* SELECTED EXCERPT:
Lafayette (Lafe) Edward Tolliver was a Kent State University student photojournalist during a remarkable time in the history of the University and the United States. He documented campus life, particularly Black student life, from 1967-1971, graduating from Kent State with a Bachelor of Science degree in photojournalism.
His photographs of the Black campus community provide us with beautiful images of students learning, engaging with speakers and performers, hanging out and having fun, demonstrating to fight for their rights and beliefs, and enjoying the fellowship of Greek life, among many other things. Tolliver was also an eyewitness to and documentarian of major campus events including the mass Black Student Walkout of November 1968 and the Kent State shootings of 1970. He testified about his May 4 experiences to the Commission on KSU Violence, offering his account of the events during the weekend before and the day of the shootings.

* EXTRACTED ENTRIES:
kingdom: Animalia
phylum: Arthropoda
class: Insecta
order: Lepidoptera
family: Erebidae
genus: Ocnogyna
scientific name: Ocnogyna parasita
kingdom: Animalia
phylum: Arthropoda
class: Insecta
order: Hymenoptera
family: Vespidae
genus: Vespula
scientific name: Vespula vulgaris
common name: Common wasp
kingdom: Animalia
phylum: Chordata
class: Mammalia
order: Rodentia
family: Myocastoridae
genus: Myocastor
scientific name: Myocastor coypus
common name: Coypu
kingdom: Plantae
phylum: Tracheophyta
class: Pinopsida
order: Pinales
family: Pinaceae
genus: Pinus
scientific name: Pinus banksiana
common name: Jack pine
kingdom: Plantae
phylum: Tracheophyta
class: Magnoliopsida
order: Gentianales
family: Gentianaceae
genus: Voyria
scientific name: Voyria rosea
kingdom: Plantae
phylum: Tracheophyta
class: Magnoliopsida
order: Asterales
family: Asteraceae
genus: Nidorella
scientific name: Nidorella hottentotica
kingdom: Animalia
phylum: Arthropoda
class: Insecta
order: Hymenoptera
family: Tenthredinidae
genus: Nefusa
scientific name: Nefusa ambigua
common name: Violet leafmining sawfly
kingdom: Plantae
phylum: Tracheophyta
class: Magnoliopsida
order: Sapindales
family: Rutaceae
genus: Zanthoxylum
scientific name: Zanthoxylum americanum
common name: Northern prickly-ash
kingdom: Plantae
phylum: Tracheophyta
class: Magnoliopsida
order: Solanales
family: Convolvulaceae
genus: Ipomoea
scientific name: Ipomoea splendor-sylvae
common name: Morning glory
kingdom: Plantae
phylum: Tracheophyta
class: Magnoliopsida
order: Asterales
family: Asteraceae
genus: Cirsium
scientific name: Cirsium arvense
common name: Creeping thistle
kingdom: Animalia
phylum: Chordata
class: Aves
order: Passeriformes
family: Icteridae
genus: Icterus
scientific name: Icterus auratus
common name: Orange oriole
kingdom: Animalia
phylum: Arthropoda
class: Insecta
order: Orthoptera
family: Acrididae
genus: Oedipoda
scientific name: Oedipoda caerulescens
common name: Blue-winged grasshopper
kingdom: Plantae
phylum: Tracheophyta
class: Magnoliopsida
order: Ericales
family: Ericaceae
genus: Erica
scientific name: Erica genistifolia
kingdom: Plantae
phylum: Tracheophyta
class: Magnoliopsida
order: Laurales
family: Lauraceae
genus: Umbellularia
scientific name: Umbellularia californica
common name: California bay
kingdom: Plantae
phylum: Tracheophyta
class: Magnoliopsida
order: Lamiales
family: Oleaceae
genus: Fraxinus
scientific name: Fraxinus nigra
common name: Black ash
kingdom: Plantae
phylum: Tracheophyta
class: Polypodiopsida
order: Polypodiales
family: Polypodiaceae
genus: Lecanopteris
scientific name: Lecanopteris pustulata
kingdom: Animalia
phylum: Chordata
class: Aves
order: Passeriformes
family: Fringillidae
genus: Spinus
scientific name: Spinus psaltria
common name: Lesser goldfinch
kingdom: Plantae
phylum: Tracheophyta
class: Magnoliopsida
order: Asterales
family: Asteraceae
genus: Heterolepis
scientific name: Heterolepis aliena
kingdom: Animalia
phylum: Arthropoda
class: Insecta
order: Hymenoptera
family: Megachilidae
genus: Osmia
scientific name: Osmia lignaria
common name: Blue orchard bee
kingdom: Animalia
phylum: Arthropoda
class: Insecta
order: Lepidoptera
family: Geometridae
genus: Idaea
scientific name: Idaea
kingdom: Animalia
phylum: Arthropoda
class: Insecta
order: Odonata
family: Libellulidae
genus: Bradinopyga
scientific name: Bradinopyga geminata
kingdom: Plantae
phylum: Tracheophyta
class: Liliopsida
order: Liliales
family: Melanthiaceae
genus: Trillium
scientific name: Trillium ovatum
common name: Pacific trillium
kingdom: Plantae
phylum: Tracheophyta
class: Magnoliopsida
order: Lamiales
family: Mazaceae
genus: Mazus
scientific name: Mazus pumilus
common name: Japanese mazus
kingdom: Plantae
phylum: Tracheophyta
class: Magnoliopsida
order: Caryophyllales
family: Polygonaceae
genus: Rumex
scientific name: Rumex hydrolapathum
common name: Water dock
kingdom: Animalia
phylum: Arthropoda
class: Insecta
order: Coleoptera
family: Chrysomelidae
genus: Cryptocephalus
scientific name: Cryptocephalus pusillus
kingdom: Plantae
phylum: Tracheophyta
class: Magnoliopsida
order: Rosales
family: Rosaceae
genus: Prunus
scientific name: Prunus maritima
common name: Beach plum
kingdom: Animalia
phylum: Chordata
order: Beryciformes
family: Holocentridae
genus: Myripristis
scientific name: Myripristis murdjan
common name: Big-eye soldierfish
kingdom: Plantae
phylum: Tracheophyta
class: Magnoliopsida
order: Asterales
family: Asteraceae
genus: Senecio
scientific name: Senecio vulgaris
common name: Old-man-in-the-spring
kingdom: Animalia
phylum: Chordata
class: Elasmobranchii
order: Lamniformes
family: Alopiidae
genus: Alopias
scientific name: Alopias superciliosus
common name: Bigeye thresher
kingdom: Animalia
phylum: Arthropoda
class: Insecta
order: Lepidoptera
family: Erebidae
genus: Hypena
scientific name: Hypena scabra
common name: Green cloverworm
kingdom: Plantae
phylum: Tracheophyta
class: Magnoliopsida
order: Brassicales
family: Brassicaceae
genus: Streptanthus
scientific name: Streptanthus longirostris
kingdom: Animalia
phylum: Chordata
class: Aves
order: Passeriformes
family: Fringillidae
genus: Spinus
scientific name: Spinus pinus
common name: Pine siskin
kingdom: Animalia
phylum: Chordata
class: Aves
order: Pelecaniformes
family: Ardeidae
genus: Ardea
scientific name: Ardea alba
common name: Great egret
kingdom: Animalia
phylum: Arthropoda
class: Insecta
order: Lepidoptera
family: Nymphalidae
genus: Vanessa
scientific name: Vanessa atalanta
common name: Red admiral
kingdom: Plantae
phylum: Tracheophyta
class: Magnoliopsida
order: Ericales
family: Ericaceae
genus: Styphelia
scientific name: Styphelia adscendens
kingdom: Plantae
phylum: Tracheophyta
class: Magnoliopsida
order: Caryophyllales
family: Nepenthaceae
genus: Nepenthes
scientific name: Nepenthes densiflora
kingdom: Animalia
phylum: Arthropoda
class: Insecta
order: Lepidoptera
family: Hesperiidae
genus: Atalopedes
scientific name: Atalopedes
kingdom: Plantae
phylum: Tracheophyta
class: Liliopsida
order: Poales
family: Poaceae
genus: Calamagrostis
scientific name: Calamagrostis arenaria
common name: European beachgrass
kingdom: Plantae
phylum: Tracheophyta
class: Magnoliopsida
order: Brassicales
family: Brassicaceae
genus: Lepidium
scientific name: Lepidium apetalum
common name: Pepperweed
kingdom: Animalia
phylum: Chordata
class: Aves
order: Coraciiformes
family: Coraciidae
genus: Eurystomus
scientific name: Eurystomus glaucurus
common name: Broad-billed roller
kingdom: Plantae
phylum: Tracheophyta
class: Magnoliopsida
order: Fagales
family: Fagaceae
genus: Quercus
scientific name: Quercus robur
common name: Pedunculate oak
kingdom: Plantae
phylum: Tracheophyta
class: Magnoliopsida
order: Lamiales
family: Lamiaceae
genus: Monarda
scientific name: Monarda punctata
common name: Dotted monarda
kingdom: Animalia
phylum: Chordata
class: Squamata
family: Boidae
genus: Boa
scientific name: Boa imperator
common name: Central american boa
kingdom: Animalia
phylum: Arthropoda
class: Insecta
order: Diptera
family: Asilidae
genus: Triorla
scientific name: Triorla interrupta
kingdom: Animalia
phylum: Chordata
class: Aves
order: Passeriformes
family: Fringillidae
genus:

* SHORT TASK: Reproduce the passage on Lafe Tolliver's student photojournalism at Kent State word for word, from start to finish. The data comes from a separate source.

* FULL SOLUTION:
Lafayette (Lafe) Edward Tolliver was a Kent State University student photojournalist during a remarkable time in the history of the University and the United States. He documented campus life, particularly Black student life, from 1967-1971, graduating from Kent State with a Bachelor of Science degree in photojournalism.
His photographs of the Black campus community provide us with beautiful images of students learning, engaging with speakers and performers, hanging out and having fun, demonstrating to fight for their rights and beliefs, and enjoying the fellowship of Greek life, among many other things. Tolliver was also an eyewitness to and documentarian of major campus events including the mass Black Student Walkout of November 1968 and the Kent State shootings of 1970. He testified about his May 4 experiences to the Commission on KSU Violence, offering his account of the events during the weekend before and the day of the shootings.